### About this exercise
When you respond, write out each entry exactly as it stands.

(Saved data entries)
"""

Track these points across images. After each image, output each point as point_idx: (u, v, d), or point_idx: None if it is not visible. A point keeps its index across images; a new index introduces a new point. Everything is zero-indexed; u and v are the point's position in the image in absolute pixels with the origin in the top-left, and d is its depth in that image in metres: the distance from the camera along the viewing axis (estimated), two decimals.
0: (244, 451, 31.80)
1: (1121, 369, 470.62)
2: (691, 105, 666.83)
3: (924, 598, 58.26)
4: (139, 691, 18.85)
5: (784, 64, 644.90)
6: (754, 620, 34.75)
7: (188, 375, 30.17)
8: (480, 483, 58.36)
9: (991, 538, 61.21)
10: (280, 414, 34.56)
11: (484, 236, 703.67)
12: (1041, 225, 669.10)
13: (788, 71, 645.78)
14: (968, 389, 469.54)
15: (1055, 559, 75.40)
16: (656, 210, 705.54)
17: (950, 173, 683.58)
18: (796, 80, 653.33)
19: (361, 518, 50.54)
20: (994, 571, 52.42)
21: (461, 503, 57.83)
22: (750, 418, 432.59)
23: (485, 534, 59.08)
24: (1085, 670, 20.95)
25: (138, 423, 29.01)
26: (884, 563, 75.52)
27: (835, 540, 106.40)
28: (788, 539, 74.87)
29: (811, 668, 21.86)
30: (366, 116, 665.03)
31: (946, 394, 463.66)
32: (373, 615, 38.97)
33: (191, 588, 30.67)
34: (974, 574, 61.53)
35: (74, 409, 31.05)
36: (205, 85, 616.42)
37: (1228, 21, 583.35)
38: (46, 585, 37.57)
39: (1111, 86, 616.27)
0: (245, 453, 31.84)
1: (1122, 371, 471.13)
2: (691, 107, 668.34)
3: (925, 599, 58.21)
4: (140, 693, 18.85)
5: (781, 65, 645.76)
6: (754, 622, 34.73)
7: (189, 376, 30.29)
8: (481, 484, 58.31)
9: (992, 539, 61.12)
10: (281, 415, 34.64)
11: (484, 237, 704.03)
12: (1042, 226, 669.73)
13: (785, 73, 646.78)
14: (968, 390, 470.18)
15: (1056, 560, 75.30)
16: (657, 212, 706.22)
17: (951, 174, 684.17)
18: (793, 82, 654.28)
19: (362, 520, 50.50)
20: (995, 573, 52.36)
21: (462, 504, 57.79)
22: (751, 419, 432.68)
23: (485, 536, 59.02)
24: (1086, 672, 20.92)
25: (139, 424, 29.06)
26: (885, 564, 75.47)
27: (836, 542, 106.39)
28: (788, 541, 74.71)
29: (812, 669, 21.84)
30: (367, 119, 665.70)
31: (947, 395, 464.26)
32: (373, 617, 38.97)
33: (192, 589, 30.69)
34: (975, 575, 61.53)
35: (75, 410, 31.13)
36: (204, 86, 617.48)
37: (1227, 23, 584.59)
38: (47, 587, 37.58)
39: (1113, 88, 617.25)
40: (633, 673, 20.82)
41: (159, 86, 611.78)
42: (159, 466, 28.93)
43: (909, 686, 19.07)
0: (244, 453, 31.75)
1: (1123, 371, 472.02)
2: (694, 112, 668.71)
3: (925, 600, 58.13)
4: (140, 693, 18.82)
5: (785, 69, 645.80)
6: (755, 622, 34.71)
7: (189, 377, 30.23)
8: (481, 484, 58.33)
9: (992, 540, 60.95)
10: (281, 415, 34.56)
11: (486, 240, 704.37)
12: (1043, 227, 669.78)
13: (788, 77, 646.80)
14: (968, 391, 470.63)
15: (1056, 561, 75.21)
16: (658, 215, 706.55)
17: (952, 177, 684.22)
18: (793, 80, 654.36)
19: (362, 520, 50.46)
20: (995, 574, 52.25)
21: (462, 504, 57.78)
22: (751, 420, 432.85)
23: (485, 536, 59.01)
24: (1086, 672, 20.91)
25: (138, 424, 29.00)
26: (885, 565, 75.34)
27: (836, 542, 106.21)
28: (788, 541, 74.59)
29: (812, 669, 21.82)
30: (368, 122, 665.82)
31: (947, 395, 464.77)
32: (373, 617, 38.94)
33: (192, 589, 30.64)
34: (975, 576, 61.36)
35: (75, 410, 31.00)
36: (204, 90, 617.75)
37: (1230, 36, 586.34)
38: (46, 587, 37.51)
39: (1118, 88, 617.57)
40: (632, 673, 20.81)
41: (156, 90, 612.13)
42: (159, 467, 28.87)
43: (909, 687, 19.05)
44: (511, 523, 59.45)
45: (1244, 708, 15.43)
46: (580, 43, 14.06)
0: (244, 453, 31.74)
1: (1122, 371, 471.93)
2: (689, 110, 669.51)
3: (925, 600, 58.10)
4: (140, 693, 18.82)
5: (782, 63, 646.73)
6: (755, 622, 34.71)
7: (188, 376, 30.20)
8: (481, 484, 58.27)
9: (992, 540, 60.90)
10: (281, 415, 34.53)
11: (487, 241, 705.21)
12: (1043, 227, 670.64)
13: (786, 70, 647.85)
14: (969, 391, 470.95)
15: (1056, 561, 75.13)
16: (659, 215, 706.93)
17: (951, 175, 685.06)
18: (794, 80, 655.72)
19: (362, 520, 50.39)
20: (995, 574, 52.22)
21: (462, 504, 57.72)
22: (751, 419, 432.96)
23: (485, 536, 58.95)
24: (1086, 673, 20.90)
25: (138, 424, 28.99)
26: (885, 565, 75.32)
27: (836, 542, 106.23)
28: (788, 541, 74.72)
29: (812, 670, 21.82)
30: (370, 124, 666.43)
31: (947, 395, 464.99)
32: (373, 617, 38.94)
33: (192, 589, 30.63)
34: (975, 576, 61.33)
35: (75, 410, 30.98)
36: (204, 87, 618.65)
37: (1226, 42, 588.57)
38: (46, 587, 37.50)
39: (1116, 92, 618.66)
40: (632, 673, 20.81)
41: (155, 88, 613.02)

"""

### Answer for this exercise
Track these points across images. After each image, output each point as point_idx: (u, v, d), or point_idx: None if it is not visible. A point keeps its index across images; a new index introduces a new point. Everything is zero-indexed; u and v are the point's position in the image in absolute pixels with the origin in the top-left, and d is its depth in that image in metres: the distance from the camera along the viewing axis (estimated), two decimals.
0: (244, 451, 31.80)
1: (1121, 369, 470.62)
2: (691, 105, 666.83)
3: (924, 598, 58.26)
4: (139, 691, 18.85)
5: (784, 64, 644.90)
6: (754, 620, 34.75)
7: (188, 375, 30.17)
8: (480, 483, 58.36)
9: (991, 538, 61.21)
10: (280, 414, 34.56)
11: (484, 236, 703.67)
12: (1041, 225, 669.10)
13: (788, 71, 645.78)
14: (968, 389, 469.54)
15: (1055, 559, 75.40)
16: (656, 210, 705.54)
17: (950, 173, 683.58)
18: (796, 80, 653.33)
19: (361, 518, 50.54)
20: (994, 571, 52.42)
21: (461, 503, 57.83)
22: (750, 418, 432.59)
23: (485, 534, 59.08)
24: (1085, 670, 20.95)
25: (138, 423, 29.01)
26: (884, 563, 75.52)
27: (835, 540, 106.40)
28: (788, 539, 74.87)
29: (811, 668, 21.86)
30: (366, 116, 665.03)
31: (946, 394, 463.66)
32: (373, 615, 38.97)
33: (191, 588, 30.67)
34: (974, 574, 61.53)
35: (74, 409, 31.05)
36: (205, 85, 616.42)
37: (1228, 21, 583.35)
38: (46, 585, 37.57)
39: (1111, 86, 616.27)
0: (245, 453, 31.84)
1: (1122, 371, 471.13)
2: (691, 107, 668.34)
3: (925, 599, 58.21)
4: (140, 693, 18.85)
5: (781, 65, 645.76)
6: (754, 622, 34.73)
7: (189, 376, 30.29)
8: (481, 484, 58.31)
9: (992, 539, 61.12)
10: (281, 415, 34.64)
11: (484, 237, 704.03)
12: (1042, 226, 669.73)
13: (785, 73, 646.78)
14: (968, 390, 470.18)
15: (1056, 560, 75.30)
16: (657, 212, 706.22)
17: (951, 174, 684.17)
18: (793, 82, 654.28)
19: (362, 520, 50.50)
20: (995, 573, 52.36)
21: (462, 504, 57.79)
22: (751, 419, 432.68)
23: (485, 536, 59.02)
24: (1086, 672, 20.92)
25: (139, 424, 29.06)
26: (885, 564, 75.47)
27: (836, 542, 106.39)
28: (788, 541, 74.71)
29: (812, 669, 21.84)
30: (367, 119, 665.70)
31: (947, 395, 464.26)
32: (373, 617, 38.97)
33: (192, 589, 30.69)
34: (975, 575, 61.53)
35: (75, 410, 31.13)
36: (204, 86, 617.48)
37: (1227, 23, 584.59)
38: (47, 587, 37.58)
39: (1113, 88, 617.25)
40: (633, 673, 20.82)
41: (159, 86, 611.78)
42: (159, 466, 28.93)
43: (909, 686, 19.07)
0: (244, 453, 31.75)
1: (1123, 371, 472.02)
2: (694, 112, 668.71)
3: (925, 600, 58.13)
4: (140, 693, 18.82)
5: (785, 69, 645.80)
6: (755, 622, 34.71)
7: (189, 377, 30.23)
8: (481, 484, 58.33)
9: (992, 540, 60.95)
10: (281, 415, 34.56)
11: (486, 240, 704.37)
12: (1043, 227, 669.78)
13: (788, 77, 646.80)
14: (968, 391, 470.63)
15: (1056, 561, 75.21)
16: (658, 215, 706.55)
17: (952, 177, 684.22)
18: (793, 80, 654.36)
19: (362, 520, 50.46)
20: (995, 574, 52.25)
21: (462, 504, 57.78)
22: (751, 420, 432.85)
23: (485, 536, 59.01)
24: (1086, 672, 20.91)
25: (138, 424, 29.00)
26: (885, 565, 75.34)
27: (836, 542, 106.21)
28: (788, 541, 74.59)
29: (812, 669, 21.82)
30: (368, 122, 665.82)
31: (947, 395, 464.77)
32: (373, 617, 38.94)
33: (192, 589, 30.64)
34: (975, 576, 61.36)
35: (75, 410, 31.00)
36: (204, 90, 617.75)
37: (1230, 36, 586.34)
38: (46, 587, 37.51)
39: (1118, 88, 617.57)
40: (632, 673, 20.81)
41: (156, 90, 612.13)
42: (159, 467, 28.87)
43: (909, 687, 19.05)
44: (511, 523, 59.45)
45: (1244, 708, 15.43)
46: (580, 43, 14.06)
0: (244, 453, 31.74)
1: (1122, 371, 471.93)
2: (689, 110, 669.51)
3: (925, 600, 58.10)
4: (140, 693, 18.82)
5: (782, 63, 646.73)
6: (755, 622, 34.71)
7: (188, 376, 30.20)
8: (481, 484, 58.27)
9: (992, 540, 60.90)
10: (281, 415, 34.53)
11: (487, 241, 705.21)
12: (1043, 227, 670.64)
13: (786, 70, 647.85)
14: (969, 391, 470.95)
15: (1056, 561, 75.13)
16: (659, 215, 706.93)
17: (951, 175, 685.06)
18: (794, 80, 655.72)
19: (362, 520, 50.39)
20: (995, 574, 52.22)
21: (462, 504, 57.72)
22: (751, 419, 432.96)
23: (485, 536, 58.95)
24: (1086, 673, 20.90)
25: (138, 424, 28.99)
26: (885, 565, 75.32)
27: (836, 542, 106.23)
28: (788, 541, 74.72)
29: (812, 670, 21.82)
30: (370, 124, 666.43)
31: (947, 395, 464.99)
32: (373, 617, 38.94)
33: (192, 589, 30.63)
34: (975, 576, 61.33)
35: (75, 410, 30.98)
36: (204, 87, 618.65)
37: (1226, 42, 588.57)
38: (46, 587, 37.50)
39: (1116, 92, 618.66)
40: (632, 673, 20.81)
41: (155, 88, 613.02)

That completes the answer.